Nuestra confianza descansa y se fortalece en la presencia del Señor. Cuando estamos en su presencia todo se ve de forma diferente y el gozo y la alegría hacen presente. Sobra el ayuno y la penitencia. Está el Señor con nosotros y la alegría de percibirlo borra todo atisbo de dolor y penitencia. Es Él, todo se vuelve paz, serenidad y gozo.
Pero, también, hay otros momentos de oscuridad, de niebla, de no percibir la presencia del Señor. ¿Dónde está, Dios mío, que no te veo? Es, entonces, la hora del dolor, de la inseguridad, de las tinieblas, del ayuno y penitencia porque no encontramos ni percibimos su presencia. Se envejece nuestro corazón, se deprime. Necesitamos descubrirlo, beber ese vino nuevo que renueva nuestra vida y nos refuerza.
Sí, el Señor sigue con nosotros. No nos desanimemos ni perdamos la esperanza. Abramos los ojos de nuestra fe y del corazón y ofrezcamos nuestros odres nuevos para llenarlos del vino nuevo.

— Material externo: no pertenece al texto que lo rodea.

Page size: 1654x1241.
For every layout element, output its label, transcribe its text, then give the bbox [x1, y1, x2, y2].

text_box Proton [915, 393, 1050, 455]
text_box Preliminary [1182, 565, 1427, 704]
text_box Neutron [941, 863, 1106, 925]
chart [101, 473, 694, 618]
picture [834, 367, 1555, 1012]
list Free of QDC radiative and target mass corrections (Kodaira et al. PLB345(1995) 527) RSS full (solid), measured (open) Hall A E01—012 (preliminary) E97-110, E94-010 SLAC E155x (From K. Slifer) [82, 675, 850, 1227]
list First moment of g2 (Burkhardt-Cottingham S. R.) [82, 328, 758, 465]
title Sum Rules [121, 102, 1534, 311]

Ese vino de amor que vivifica nuestra vida, la renueva y le da esa nueva vida que se fortalece en la oración y la penitencia en esos momentos de zozobra y oscuridades en los que percibimos que el Señor se ha ido o está lejos.
En esos momentos que experimentamos debilidades y percibimos que necesitamos descubrir al Señor y renovar nuestro corazón con su presencia y su amor misericordioso.